--- Input for this task Enclosed Below ---
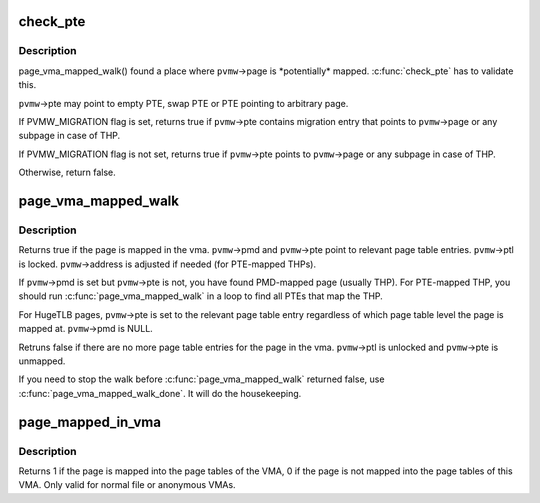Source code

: .. -*- coding: utf-8; mode: rst -*-
.. src-file: mm/page_vma_mapped.c

.. _`check_pte`:

check_pte
=========

.. c:function:: bool check_pte(struct page_vma_mapped_walk *pvmw)

    check if \ ``pvmw``\ ->page is mapped at the \ ``pvmw``\ ->pte

    :param struct page_vma_mapped_walk \*pvmw:
        *undescribed*

.. _`check_pte.description`:

Description
-----------

page_vma_mapped_walk() found a place where \ ``pvmw``\ ->page is \*potentially\*
mapped. \ :c:func:`check_pte`\  has to validate this.

\ ``pvmw``\ ->pte may point to empty PTE, swap PTE or PTE pointing to arbitrary
page.

If PVMW_MIGRATION flag is set, returns true if \ ``pvmw``\ ->pte contains migration
entry that points to \ ``pvmw``\ ->page or any subpage in case of THP.

If PVMW_MIGRATION flag is not set, returns true if \ ``pvmw``\ ->pte points to
\ ``pvmw``\ ->page or any subpage in case of THP.

Otherwise, return false.

.. _`page_vma_mapped_walk`:

page_vma_mapped_walk
====================

.. c:function:: bool page_vma_mapped_walk(struct page_vma_mapped_walk *pvmw)

    check if \ ``pvmw``\ ->page is mapped in \ ``pvmw``\ ->vma at \ ``pvmw``\ ->address

    :param struct page_vma_mapped_walk \*pvmw:
        pointer to struct page_vma_mapped_walk. page, vma, address and flags
        must be set. pmd, pte and ptl must be NULL.

.. _`page_vma_mapped_walk.description`:

Description
-----------

Returns true if the page is mapped in the vma. \ ``pvmw``\ ->pmd and \ ``pvmw``\ ->pte point
to relevant page table entries. \ ``pvmw``\ ->ptl is locked. \ ``pvmw``\ ->address is
adjusted if needed (for PTE-mapped THPs).

If \ ``pvmw``\ ->pmd is set but \ ``pvmw``\ ->pte is not, you have found PMD-mapped page
(usually THP). For PTE-mapped THP, you should run \ :c:func:`page_vma_mapped_walk`\  in
a loop to find all PTEs that map the THP.

For HugeTLB pages, \ ``pvmw``\ ->pte is set to the relevant page table entry
regardless of which page table level the page is mapped at. \ ``pvmw``\ ->pmd is
NULL.

Retruns false if there are no more page table entries for the page in
the vma. \ ``pvmw``\ ->ptl is unlocked and \ ``pvmw``\ ->pte is unmapped.

If you need to stop the walk before \ :c:func:`page_vma_mapped_walk`\  returned false,
use \ :c:func:`page_vma_mapped_walk_done`\ . It will do the housekeeping.

.. _`page_mapped_in_vma`:

page_mapped_in_vma
==================

.. c:function:: int page_mapped_in_vma(struct page *page, struct vm_area_struct *vma)

    check whether a page is really mapped in a VMA

    :param struct page \*page:
        the page to test

    :param struct vm_area_struct \*vma:
        the VMA to test

.. _`page_mapped_in_vma.description`:

Description
-----------

Returns 1 if the page is mapped into the page tables of the VMA, 0
if the page is not mapped into the page tables of this VMA.  Only
valid for normal file or anonymous VMAs.

.. This file was automatic generated / don't edit.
--- End of Enclosed Input for this task ---
• [What you are asked to do]: Copy every line of the data where "file" is found.

• [Solution for this exercise]:
.. src-file: mm/page_vma_mapped.c
valid for normal file or anonymous VMAs.
.. This file was automatic generated / don't edit.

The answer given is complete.